Sequential Anomaly Detection in Highly Imbalanced Data
Author | : Ayman Alazizi |
Publisher | : |
Total Pages | : 0 |
Release | : 2020 |
ISBN-10 | : OCLC:1259439281 |
ISBN-13 | : |
Rating | : 4/5 ( Downloads) |
Download or read book Sequential Anomaly Detection in Highly Imbalanced Data written by Ayman Alazizi and published by . This book was released on 2020 with total page 0 pages. Available in PDF, EPUB and Kindle. Book excerpt: Technological development has greatly contributed to the growth of e-commerce and boosted the confidence of clients in using their credit cards. However, the problem of credit card fraud has also expanded, resulting in billions of dollars in financial losses. Thus, designing fraud detection systems that reduce these losses is very important. As a result, many researchers are working to create fraud detection systems based on advanced machine learning techniques to help fraud investigators detect fraud patterns early. Building machine learning algorithms to identify fraudulent transactions is a challenging task.
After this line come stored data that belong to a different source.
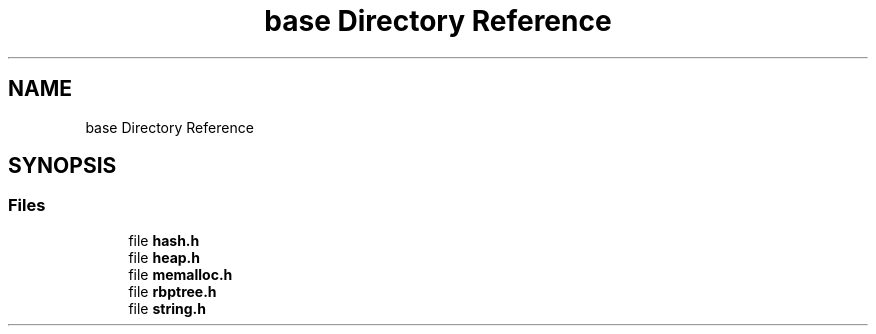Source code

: .TH "base Directory Reference" 3 "Sun May 28 2017" "Version 4.0.0a" "Coin" \" -*- nroff -*-
.ad l
.nh
.SH NAME
base Directory Reference
.SH SYNOPSIS
.br
.PP
.SS "Files"

.in +1c
.ti -1c
.RI "file \fBhash\&.h\fP"
.br
.ti -1c
.RI "file \fBheap\&.h\fP"
.br
.ti -1c
.RI "file \fBmemalloc\&.h\fP"
.br
.ti -1c
.RI "file \fBrbptree\&.h\fP"
.br
.ti -1c
.RI "file \fBstring\&.h\fP"
.br
.in -1c
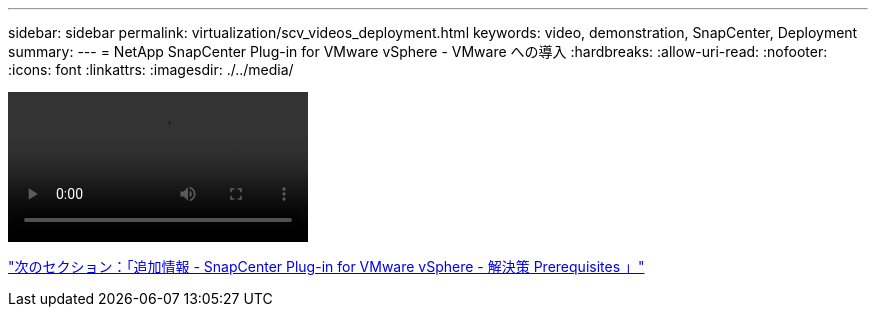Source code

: ---
sidebar: sidebar 
permalink: virtualization/scv_videos_deployment.html 
keywords: video, demonstration, SnapCenter, Deployment 
summary:  
---
= NetApp SnapCenter Plug-in for VMware vSphere - VMware への導入
:hardbreaks:
:allow-uri-read: 
:nofooter: 
:icons: font
:linkattrs: 
:imagesdir: ./../media/


video::scv_deployment.mp4[]
link:scv_videos_prerequisites.html["次のセクション：「追加情報 - SnapCenter Plug-in for VMware vSphere - 解決策 Prerequisites 」"]
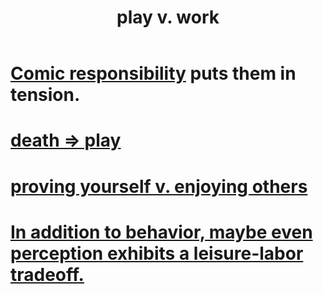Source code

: :PROPERTIES:
:ID:       e32322dd-0ae6-4c7c-a619-a32accac8763
:ROAM_ALIASES: "Neither too much work nor too much play." "work-life balance" "labor v. leisure" "leisure v. labor" "work v. play"
:END:
#+title: play v. work
* [[id:ff5f634a-f8fa-482c-95a7-6be10e55e58d][Comic responsibility]] puts them in tension.
* [[id:4e919cdd-8549-4a5b-b9aa-f85ed3f6a7df][death => play]]
* [[id:e5ee5341-7ca0-4aaf-9a76-e8d5c5e352ec][proving yourself v. enjoying others]]
* [[id:f2541cb6-35b4-4e5e-b81d-436da41f6277][In addition to behavior, maybe even perception exhibits a leisure-labor tradeoff.]]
Therefore, in this thesis, we highlight some complex challenges that appear in real world datasets, such as: the extremely unbalanced data, i.e. fraudulent transactions represent a small part of all transactions, the concept drift resulting from changes in fraudsters' behaviours and buying strategies over time and the overlap between genuine and fraudulent transactions. We also focus on the human errors issue, which is one of the main reasons for noisy labels. In addition to the previous challenges, we also show the importance of handcrafted features that could resume sequential information. However, these features are time and money consuming. To overcome these challenges, we also proposed a new approach to leverage the sequential information and manage the problem of imbalanced data in order to extract features automatically instead of handcrafted features. Empirical results on real data sets of credit card transactions show that our approach is efficient, accurate and improves the performance of the classification model.